Voya has had an allocation to the mortgage derivative strategy in our general account for almost 30 years now; it’s one of our evergreen allocations.
Conclusion: Patience, selectivity, partnership
Nobody is thrilled with the state of the markets right now. Overall, investors seem to be using this environment to closely re-examine both allocation plans and manager relationships.
There are interesting opportunities out there, and very often they represent net new areas of investment—and as such they are being approached cautiously and selectively.
At Voya, we are investing our general account alongside our clients. As you look into what’s next in 2026, we’re facing the same conundrums and asking the same questions that you are.
Let’s find the solutions together.
The right partners, and patient capital, have never been more important.

What you need to do ->
A. Answer these from the Voya excerpt:
(i) For how long has Voya had an allocation to the mortgage derivative strategy in its general account?
(ii) What three words form the heading of the conclusion?
(iii) What two things do investors seem to be re-examining closely?
B. Write the next part of the Voya excerpt, beginning after its final sentence.

(Dataset records)
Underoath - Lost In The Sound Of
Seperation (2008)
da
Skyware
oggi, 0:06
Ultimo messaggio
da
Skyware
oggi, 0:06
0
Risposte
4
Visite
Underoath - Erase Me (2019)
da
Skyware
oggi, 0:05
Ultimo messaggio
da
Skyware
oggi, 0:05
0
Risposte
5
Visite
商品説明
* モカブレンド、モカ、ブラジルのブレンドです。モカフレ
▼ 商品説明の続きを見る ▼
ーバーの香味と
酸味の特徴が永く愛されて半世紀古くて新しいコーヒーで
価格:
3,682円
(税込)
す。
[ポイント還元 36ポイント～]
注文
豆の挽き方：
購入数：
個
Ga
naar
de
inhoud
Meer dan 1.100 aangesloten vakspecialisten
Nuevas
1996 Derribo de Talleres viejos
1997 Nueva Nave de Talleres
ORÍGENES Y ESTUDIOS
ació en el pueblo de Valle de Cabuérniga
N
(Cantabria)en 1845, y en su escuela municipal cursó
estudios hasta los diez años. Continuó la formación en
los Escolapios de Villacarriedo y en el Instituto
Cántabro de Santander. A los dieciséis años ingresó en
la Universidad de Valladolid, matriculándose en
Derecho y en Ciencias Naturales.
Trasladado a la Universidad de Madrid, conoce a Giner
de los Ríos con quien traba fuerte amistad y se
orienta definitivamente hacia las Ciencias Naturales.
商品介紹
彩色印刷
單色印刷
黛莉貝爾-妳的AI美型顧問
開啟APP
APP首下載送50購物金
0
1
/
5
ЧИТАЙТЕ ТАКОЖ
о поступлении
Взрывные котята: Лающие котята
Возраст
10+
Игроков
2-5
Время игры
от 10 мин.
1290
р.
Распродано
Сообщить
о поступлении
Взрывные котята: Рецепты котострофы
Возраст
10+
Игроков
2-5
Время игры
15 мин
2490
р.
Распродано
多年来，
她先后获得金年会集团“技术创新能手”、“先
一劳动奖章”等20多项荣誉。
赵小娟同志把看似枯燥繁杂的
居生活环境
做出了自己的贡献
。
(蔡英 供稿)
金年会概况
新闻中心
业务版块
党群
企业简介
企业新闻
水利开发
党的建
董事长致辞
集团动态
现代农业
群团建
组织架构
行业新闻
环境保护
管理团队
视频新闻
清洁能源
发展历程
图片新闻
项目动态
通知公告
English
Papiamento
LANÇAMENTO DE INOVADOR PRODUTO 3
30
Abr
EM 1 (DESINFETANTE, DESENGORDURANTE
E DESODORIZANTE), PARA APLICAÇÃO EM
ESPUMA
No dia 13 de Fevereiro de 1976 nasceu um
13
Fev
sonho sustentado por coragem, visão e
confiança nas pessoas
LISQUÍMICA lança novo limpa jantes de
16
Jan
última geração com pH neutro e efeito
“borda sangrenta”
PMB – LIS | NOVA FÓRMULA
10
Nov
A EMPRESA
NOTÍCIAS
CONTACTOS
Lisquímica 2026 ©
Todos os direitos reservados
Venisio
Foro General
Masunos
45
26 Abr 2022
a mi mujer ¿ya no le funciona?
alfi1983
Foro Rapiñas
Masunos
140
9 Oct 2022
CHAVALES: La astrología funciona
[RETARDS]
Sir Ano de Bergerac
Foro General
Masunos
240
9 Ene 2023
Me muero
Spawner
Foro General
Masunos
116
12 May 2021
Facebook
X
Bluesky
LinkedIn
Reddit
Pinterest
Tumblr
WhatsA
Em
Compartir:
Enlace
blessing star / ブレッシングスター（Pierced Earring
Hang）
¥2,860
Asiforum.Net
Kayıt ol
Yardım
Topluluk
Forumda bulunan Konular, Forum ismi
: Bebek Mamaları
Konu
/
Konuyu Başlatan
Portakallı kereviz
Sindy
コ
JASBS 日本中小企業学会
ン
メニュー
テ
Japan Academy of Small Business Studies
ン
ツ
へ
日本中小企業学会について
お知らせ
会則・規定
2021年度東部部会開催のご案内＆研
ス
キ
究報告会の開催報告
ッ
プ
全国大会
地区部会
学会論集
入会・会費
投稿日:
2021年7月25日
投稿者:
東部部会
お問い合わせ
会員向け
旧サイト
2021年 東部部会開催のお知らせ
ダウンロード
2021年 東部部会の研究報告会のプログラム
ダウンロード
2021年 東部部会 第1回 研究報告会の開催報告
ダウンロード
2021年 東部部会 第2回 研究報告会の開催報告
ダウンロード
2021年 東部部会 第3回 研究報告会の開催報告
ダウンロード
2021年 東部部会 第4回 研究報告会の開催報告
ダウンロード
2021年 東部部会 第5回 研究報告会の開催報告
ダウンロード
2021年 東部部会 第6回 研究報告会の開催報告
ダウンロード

Answers in order ->
A.
(i) Almost 30 years.
(ii) Patience, selectivity, partnership.
(iii) Allocation plans and manager relationships.

B.
A note about risk:
Insurance core fixed Income: The principal risks are generally those attributable to bond investments. Holdings are subject to market, issuer, credit, prepayment, extension and other risks, and their values may fluctuate. Market risk is the risk that securities may decline in value due to factors affecting the securities markets or particular industries. Issuer risk is the risk that the value of a security may decline for reasons specific to the issuer, such as changes in its financial condition. The strategy may invest in mortgage-related securities, which can be paid off early if the borrowers on the underlying mortgages pay off their mortgages sooner than scheduled. If interest rates are falling, the strategy will be forced to reinvest this money at lower yields. Conversely, if interest rates are rising, the expected principal payments will slow, thereby locking in the coupon rate at below-market levels and extending the security’s life and duration while reducing its market value.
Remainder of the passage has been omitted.